Il y a 100 ans ....

Le bolchevisme à l’épreuve de Brest-Litovsk

Le 7 janvier 1918, Léon Trotski (au centre, de profil), le nouveau chef de la délégation bolchevique chargée de négocier une paix séparée avec l’Allemagne, débarque en gare de Brest-Litovsk, accompagné de son prédécesseur à ce poste, Adolf Joffé (à gauche, avec le chapeau melon), et de Lev Kamenev (serrant la main). Ils sont accueillis par des officiers du Grand quartier général allemand sur le front de l’Est, qui s’est établi dans cette petite ville de Biélorussie occupée depuis 1915. Derrière la cordialité de façade, les enjeux sont immenses. Tout oppose la toute jeune Russie bolchevique et l’Empire allemand de Guillaume II.

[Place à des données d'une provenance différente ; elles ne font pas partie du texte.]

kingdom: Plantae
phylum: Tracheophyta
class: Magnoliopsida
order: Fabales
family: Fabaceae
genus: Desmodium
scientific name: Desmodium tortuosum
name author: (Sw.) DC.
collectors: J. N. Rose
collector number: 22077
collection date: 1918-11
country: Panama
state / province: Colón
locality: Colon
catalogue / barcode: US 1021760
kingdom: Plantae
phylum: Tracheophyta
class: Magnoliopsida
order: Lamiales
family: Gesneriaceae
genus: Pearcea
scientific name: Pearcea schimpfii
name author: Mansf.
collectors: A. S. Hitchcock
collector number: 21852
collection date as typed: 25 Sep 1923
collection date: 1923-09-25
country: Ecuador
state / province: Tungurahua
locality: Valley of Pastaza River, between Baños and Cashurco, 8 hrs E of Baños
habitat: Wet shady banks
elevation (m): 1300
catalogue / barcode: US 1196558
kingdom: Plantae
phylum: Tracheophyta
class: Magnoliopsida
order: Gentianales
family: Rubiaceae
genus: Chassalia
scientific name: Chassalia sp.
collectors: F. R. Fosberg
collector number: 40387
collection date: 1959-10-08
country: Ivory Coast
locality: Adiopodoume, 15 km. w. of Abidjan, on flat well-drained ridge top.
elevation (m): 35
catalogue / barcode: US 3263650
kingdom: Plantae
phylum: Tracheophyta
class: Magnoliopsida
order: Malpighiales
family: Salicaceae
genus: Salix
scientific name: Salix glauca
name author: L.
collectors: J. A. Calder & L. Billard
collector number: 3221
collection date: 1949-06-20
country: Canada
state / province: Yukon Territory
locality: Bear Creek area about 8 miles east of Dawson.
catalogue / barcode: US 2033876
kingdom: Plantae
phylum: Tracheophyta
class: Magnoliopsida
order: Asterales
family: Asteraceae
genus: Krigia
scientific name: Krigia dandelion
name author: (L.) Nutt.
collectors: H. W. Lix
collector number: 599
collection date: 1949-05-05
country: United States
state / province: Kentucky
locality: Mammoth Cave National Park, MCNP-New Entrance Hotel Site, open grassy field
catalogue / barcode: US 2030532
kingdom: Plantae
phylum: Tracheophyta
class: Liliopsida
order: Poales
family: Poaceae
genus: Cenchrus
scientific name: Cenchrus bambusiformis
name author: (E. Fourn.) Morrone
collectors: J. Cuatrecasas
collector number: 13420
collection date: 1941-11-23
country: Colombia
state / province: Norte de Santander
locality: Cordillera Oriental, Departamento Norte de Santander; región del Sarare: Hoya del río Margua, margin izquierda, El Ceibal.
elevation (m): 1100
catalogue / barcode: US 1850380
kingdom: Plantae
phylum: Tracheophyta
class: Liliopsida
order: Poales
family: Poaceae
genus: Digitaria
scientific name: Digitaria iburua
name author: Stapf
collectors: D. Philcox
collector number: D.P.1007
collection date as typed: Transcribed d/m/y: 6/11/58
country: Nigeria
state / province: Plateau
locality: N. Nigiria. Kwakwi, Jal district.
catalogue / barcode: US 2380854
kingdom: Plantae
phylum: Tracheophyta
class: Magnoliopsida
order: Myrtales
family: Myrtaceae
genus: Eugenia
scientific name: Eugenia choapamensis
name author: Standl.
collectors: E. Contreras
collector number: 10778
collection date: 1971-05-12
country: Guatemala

Mais leur survie est en jeu. Au lendemain de la révolution d’octobre 1917, les bolcheviks se sont lancés dans un « forcing » pacifiste qui se heurte au jusqu’au-boutisme assumé de tous les belligérants. La paix séparée avec les puissances centrales est donc la seule solution. Un armistice est conclu, les négociations s’ouvrent le 3 décembre. Les bolcheviks, cependant, sont divisés. Pour l’heure, la stratégie de Trotski s’impose. Il plaide pour le retrait unilatéral du conflit dans l’attente de la révolution prolétarienne imminente dans l’Europe en guerre. Lénine combat ardemment cette position, mais il est encore minoritaire. Appuyé par Kamenev, il veut accepter les exigences allemandes pour sauver à tout prix la révolution.

Les Allemands vont les départager. Le « ni paix ni guerre » de Trotski désarçonne les négociateurs des Puissances centrales, des aristocrates et des généraux rompus aux usages de la « diplomatie secrète » condamnée par les bolcheviks. Dirigée par le secrétaire d’Etat aux affaires étrangères, Richard von Kühlmann, la délégation allemande est sous l’autorité de fait du général Hoffmann, porte-parole du duumvirat Hindenburg-Ludendorff. La fin de la guerre à l’est, le grand roque pour ramener sur le front français les troupes aguerries et nombreuses qui feront la différence : voilà son objectif. Les circonvolutions idéologiques des bolcheviks, qui cherchent à gagner du temps, ne l’impressionnent pas.

Les pourparlers sont rompus le 10 février. Le 18, l’armée allemande reprend l’offensive. Elle progresse rapidement, Saint-Pétersbourg, russifiée en Petrograd en 1914, est menacée, et la stratégie de Trotski désavouée in extremis. Le 3 mars 1918, la paix de Brest-Litovsk est signée. Les clauses du traité, encore aggravées, sont d’une dureté extrême. De la Finlande au Caucase, l’ancien empire russe est amputé, rétréci. Mais la révolution vit, et Lénine l’a emporté. Le bolchevisme a survécu à sa première grande épreuve.